*** Block opens ***

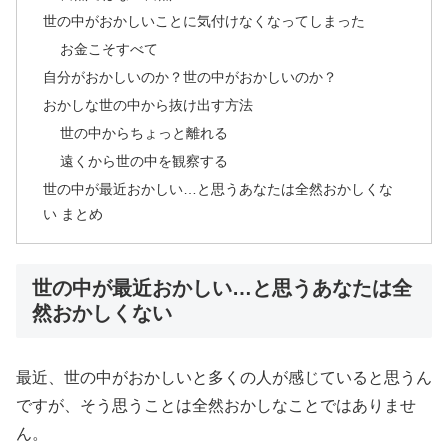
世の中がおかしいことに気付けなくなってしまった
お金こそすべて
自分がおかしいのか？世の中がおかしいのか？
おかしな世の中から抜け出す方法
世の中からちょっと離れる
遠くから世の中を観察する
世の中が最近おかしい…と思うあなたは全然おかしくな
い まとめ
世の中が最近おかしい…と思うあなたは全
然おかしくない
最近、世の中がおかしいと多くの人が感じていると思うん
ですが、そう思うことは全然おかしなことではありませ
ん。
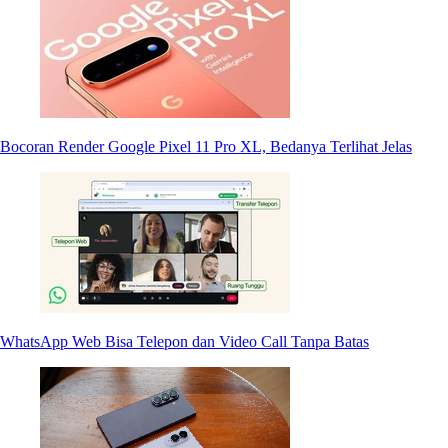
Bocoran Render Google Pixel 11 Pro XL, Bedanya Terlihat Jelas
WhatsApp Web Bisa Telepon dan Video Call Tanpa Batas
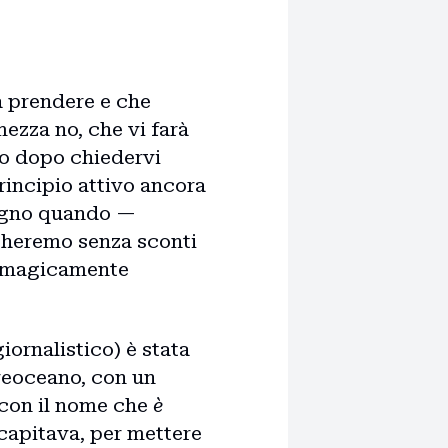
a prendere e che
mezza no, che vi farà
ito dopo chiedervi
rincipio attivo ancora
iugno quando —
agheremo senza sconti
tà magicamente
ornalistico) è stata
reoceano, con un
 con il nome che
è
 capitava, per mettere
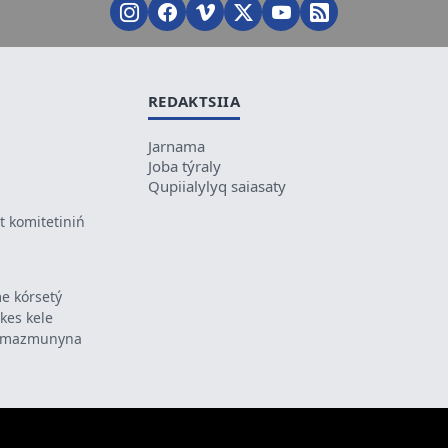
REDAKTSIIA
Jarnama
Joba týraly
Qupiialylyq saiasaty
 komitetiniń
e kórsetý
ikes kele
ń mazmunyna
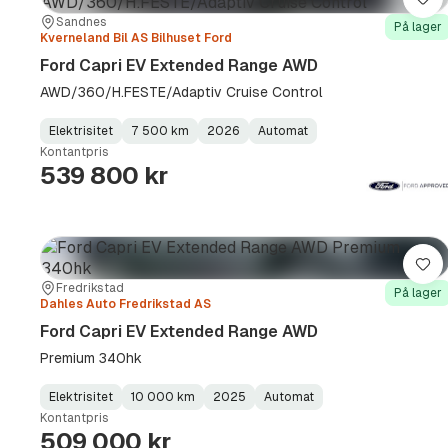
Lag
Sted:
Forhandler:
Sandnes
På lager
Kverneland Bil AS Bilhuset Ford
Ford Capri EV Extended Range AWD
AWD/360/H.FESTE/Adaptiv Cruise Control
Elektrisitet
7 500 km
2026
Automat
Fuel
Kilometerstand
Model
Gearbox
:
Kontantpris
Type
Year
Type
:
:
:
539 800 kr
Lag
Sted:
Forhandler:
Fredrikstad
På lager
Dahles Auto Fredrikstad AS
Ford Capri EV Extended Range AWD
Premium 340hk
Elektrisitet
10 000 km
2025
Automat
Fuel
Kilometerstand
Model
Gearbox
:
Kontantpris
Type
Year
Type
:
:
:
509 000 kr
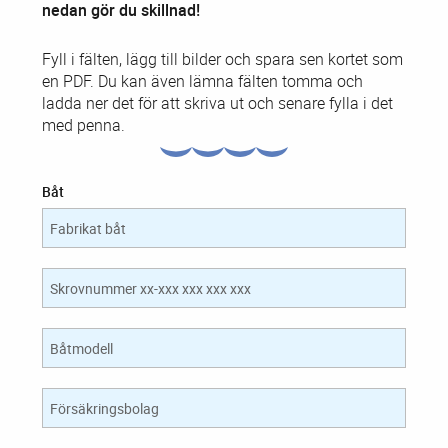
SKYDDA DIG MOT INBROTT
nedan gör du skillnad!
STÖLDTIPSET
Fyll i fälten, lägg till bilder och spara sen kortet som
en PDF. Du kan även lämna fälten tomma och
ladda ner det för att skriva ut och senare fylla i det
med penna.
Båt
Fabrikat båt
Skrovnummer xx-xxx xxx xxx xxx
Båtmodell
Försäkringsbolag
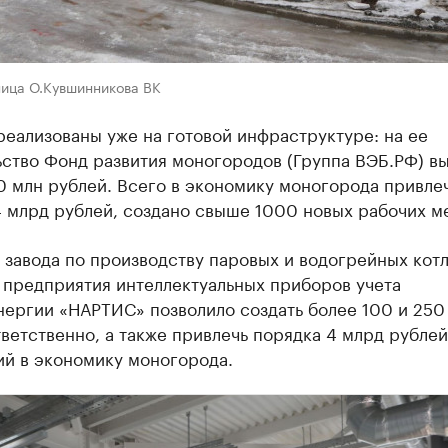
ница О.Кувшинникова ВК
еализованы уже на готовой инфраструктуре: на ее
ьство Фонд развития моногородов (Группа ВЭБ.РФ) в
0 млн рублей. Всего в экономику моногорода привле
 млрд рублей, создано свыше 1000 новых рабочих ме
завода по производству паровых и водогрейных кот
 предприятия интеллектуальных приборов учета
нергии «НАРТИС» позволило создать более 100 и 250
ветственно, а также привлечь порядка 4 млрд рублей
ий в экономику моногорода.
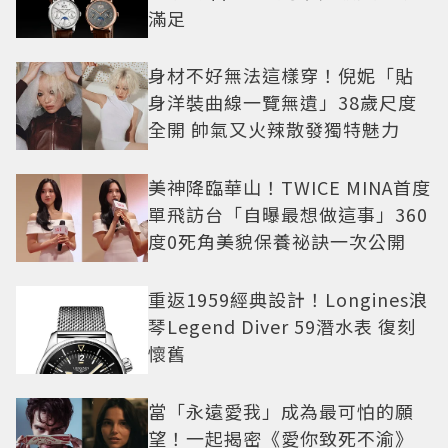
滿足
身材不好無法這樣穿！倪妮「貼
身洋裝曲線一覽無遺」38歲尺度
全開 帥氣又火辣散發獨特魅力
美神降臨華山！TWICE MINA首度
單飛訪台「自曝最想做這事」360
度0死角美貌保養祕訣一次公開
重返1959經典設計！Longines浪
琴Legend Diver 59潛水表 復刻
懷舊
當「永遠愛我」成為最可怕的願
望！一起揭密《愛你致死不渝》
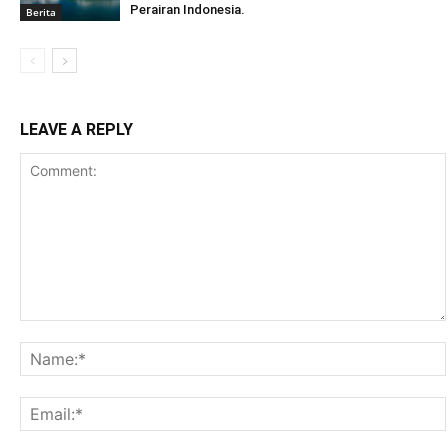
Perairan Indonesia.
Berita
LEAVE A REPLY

*** Block closes ***

Exercise details =>
Note which lines carry the word "Fredrikstad" in the material, then copy each of them.

Answer below =>
Fredrikstad
Dahles Auto Fredrikstad AS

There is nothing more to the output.